I saw something similar that proved this statement here: Prove that the square root of a positive integer is either an integer or irrational
I was wondering how to formally write the statement "x is a perfect square or the square root of x is is irrational" in predicate logic. My attempt is this:
$\forall x\in \mathbb{Z^{\geq 0}}, (\forall a \in \mathbb{Z^{\geq 0}},\forall b \in \mathbb{Z^{\geq }}, \sqrt{x} \neq \frac{a}{b}) \lor (\exists d \in \mathbb{Z^{\geq 0}}, x = d^2)$
What you've written looks great!
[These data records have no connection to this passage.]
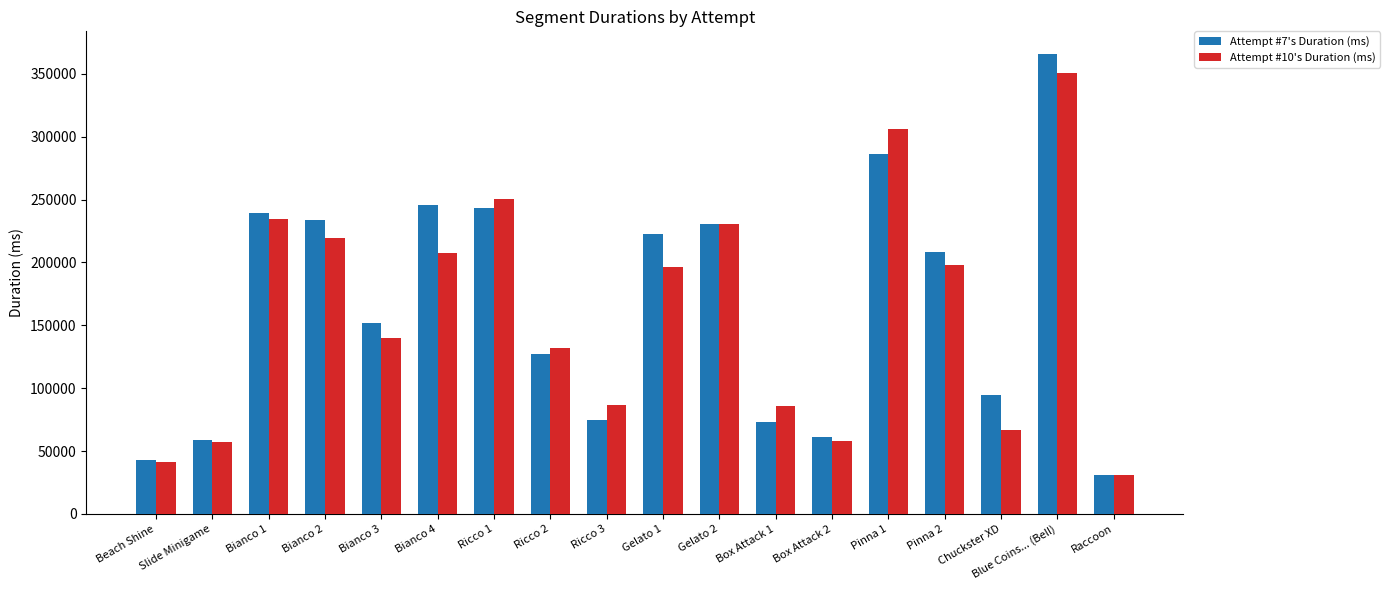

What is the total value across all series at Ricco 3?

160948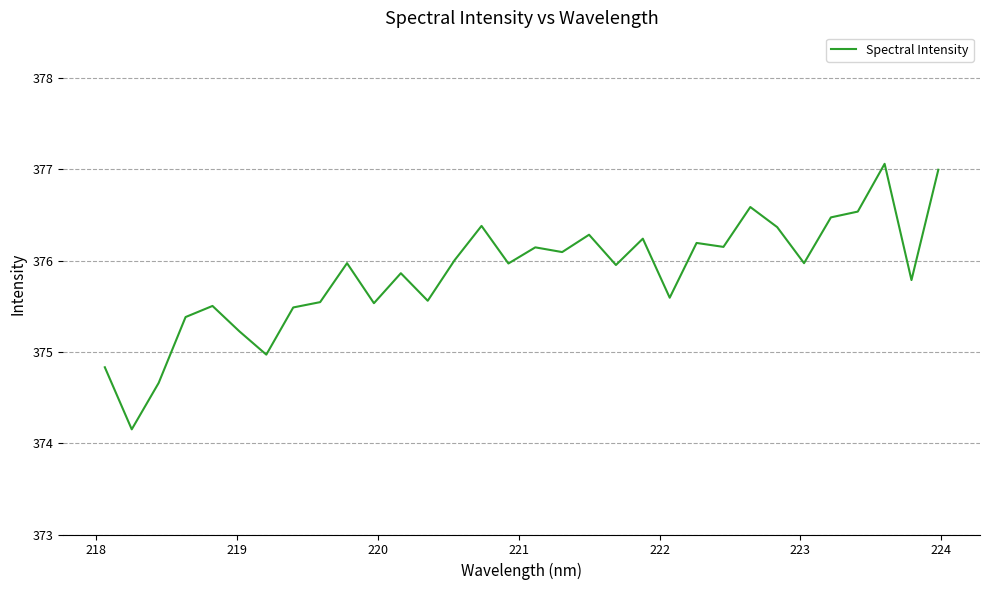

What is the average value?

375.9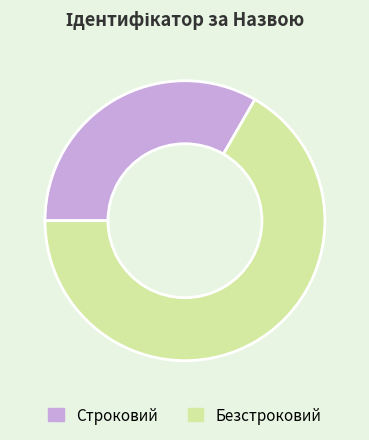

What is the majority slice?

Безстроковий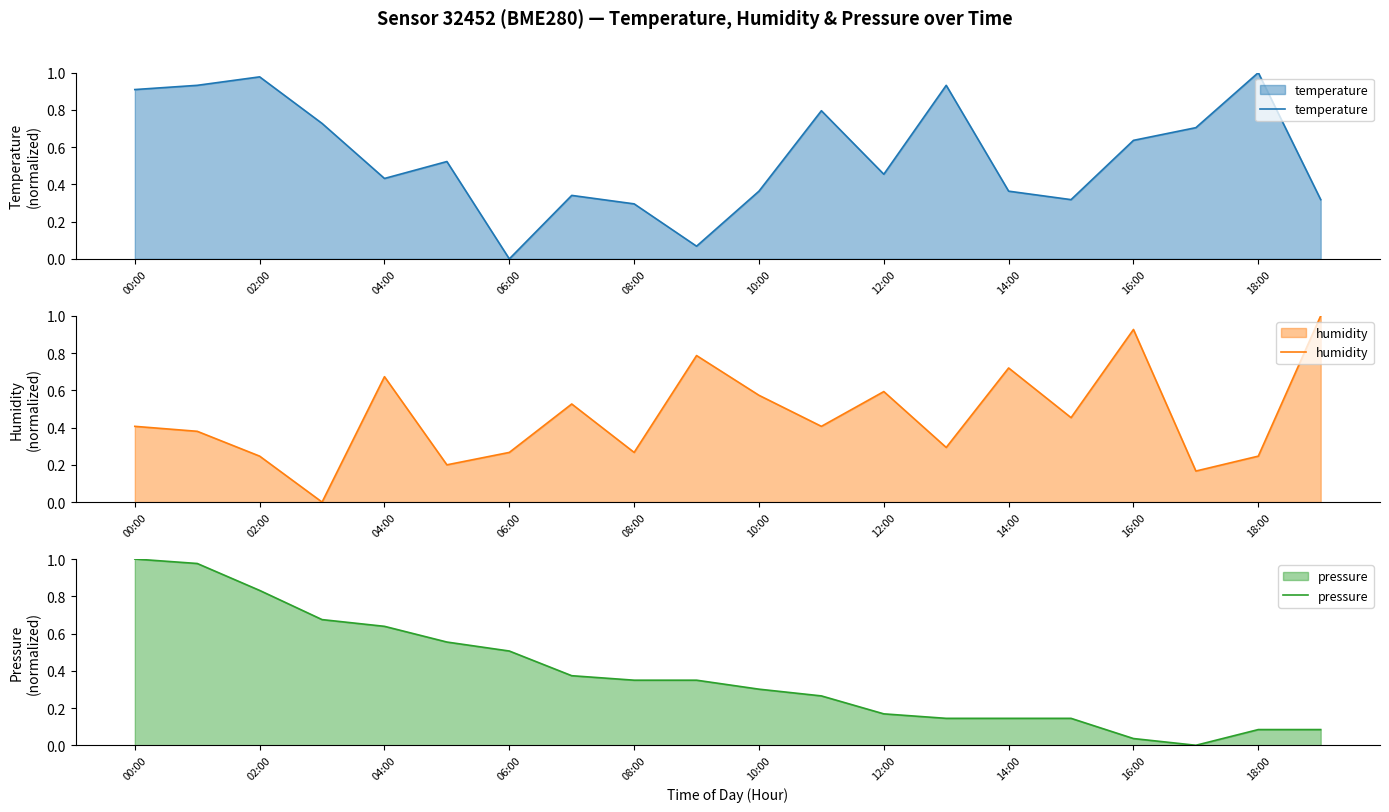

What is the label of the 5th point from the right?

15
Make sure you remember to specify that $b \neq 0$, though.
$$\forall x \in \mathbb{Z}^{\geq 0} . \forall a \in \mathbb{Z}^{\geq 0} . \forall b \in \mathbb{Z}^{\geq 1} . \left (\sqrt(x) \neq \frac{a}{b} \lor \exists d \in \mathbb{Z}^{\geq 0} . x = d^2 \right )$$
Another way you might phrase it, if you are familiar with $\mathbb{Q}$ denoting the set of all rationals, is as follows:
$$\forall x \in \mathbb{Z}^{\geq 0} . \left ( \sqrt{x} \not \in \mathbb{Q} \lor \sqrt{x} \in \mathbb{Z}^{\geq 0} \right )$$
This is (to me) more legible, but it requires some preexisting definitions.
I hope this helps! Welcome to MSE ^_^